Ümmet, Arap dilinde nimet, din, millet, topluluk, nesil gibi değişik manalarda kullanılan bir kelimedir.
Ancak bir peygamberle anıldığında o peygamberin tebliğ için gönderildiği topluluğu anlarız.
Bu bağlamda Muhammed Ümmeti dendiği zaman –salat ve selam üzerine olsun- Efendimizin tebliğ için gönderildiği topluluk gelir aklımıza.
Kitabımız Kur’an-Kerim, Efendimizin (as) bütün insanlığa uyarıcı ve müjdeleyici olarak gönderildiğini haber verir.

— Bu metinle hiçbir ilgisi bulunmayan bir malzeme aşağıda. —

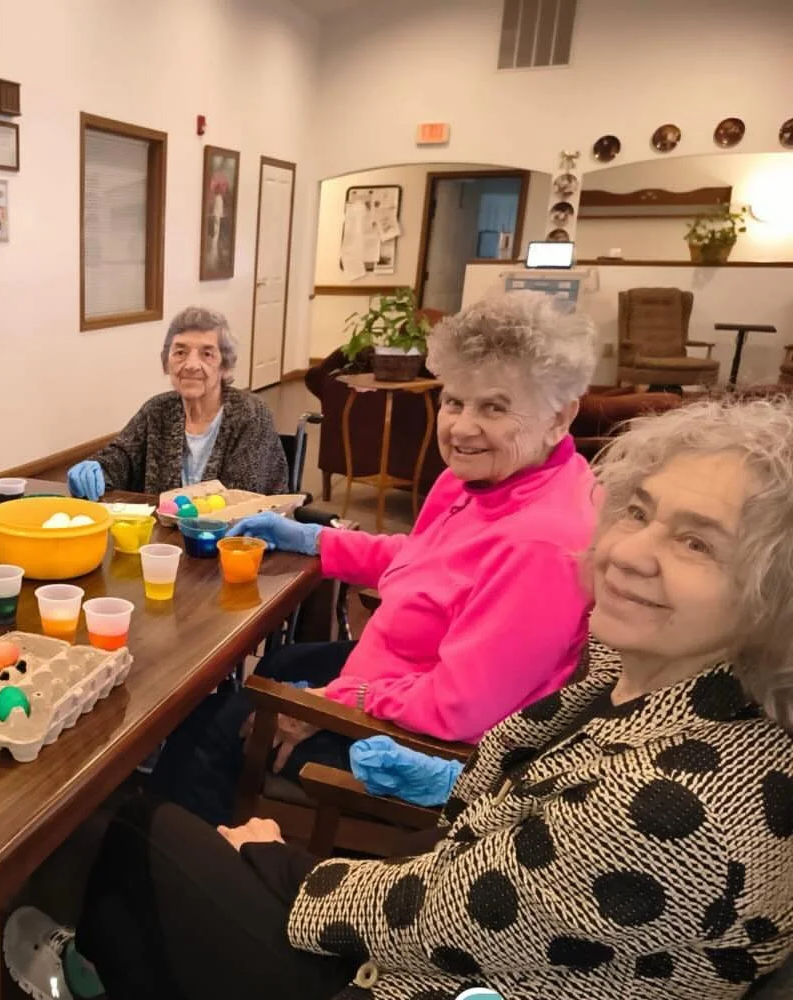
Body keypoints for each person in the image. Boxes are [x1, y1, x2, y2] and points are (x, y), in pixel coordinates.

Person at [8, 398, 793, 1000]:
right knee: (153, 875)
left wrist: (273, 858)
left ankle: (115, 978)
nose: (628, 552)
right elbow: (523, 853)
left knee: (133, 834)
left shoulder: (678, 802)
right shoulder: (654, 678)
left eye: (697, 543)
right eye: (637, 512)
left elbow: (434, 918)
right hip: (483, 939)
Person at [151, 291, 600, 825]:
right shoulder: (483, 481)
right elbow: (427, 561)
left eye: (495, 408)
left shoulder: (541, 546)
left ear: (559, 416)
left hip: (414, 739)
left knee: (212, 730)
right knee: (277, 666)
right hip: (401, 669)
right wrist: (312, 539)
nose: (461, 428)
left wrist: (338, 702)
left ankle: (173, 844)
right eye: (454, 401)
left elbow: (459, 706)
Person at [66, 307, 289, 500]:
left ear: (225, 366)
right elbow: (121, 457)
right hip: (163, 535)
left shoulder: (251, 414)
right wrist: (98, 468)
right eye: (180, 352)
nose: (191, 365)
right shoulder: (157, 410)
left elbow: (239, 499)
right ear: (166, 362)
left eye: (207, 354)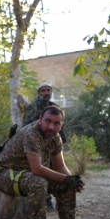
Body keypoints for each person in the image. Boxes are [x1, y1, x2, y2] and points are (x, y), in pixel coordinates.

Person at [0, 105, 93, 219]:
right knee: (39, 182)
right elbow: (37, 169)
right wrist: (65, 179)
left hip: (26, 175)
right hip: (4, 174)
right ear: (40, 119)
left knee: (66, 182)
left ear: (61, 125)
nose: (51, 127)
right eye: (48, 121)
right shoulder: (31, 134)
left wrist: (72, 181)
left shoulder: (55, 138)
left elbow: (60, 166)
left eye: (56, 123)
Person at [23, 82, 68, 212]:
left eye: (48, 90)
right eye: (43, 90)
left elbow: (60, 127)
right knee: (43, 171)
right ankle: (46, 201)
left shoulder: (55, 107)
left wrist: (61, 141)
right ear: (39, 93)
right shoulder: (33, 107)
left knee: (58, 169)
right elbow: (26, 126)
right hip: (36, 145)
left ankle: (61, 201)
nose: (46, 93)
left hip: (52, 144)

Dolayısıyla biz müminler bütün insanlığın Efendimizin(as) ümmeti olduğuna inanırız.
Efendimize (as) inansın inanmasın onun zamanında yaşayan ve ondan sonra kıyamete kadar gelecek insanların tamamı Muhammed Ümmeti’dir.
***
Tabii ki bu tarif tebliğin muhatabı olmaları itibariyledir.
Ama O’na inanan ve O’nu inkar edenler asla aynı kategoride değildirler, olamazlar.
İşte bu noktada Efendimize (as) iman edenler yani Müslüman olanlara ümmet-i icabet, henüz inanmamış olanlara da ümmet-i davet denir.
Yani ona inanmamış olanlar düşmanımız değildir, aksine ümmet-i davet olarak tebliğimizin muhatabıdırlar.
Ümmet-i davet olan tüm insanlığa karşı da imkânlarımız ölçüsünde sorumluluk duyarız!
***
Böylesine izahata gerek duymadan telaffuz edilen Ümmet-i Muhammed’den maksat ise ümmet-i icabettir yani Müslümanlığı kabul etmiş olanların tümüdür.
Ümmeti birleştiren ve eşit kılan ana faktörAllah’ın birliğini ve Muhammed aleyhisselamın O’nun elçisi olduğuna iman etmektir.
Müslümanlar bu ümmet bilinci içinde birbirilerine karşı üstünlük iddia edemezler.
Renk dil, ırk ve benzeri hususiyetler hiç kimseyi diğerinden üstün kılmaz.
Müminler bir tarağın dişleri gibi eşittirler. Üstünlük ancak takvadadır; yani Allah’a karşı sorumluluk duygusuyla yaşamak, emirlerine itaat ederek yasaklarından kaçınmak ve örnek Müslüman olmaktadır.
Müslümanların en hayırlısı da insanlığa faydalı olandır!
***
İşte bu duyguyla soyu sopu ne olursa osun bütün Müslümanlar kardeştir. Bir bedenin uzuvları gibidirler, bir uzuv ağırsa hepsi mustarip olurlar.
Bu yüzden Asya’daki, Afrika’daki, Avrupa’daki Amerika’daki dili rengi ırkı ne olursa olsun Müslümanların sorunu bütün Müslümanların sorunudur.
Sevinci bütün Müslümanların sevincidir.
Ümmet bilinci, imana dayalı bir bilinç olduğu için insanlık bilincinden daha güçlü ve etkilidir.
İşte Muhammed ümmetiyiz derken dünya Müslümanlarının bir ferdi olduğumu kastediyorum ve tüm Müslümanların Kurban Bayramı’nı kutluyorum.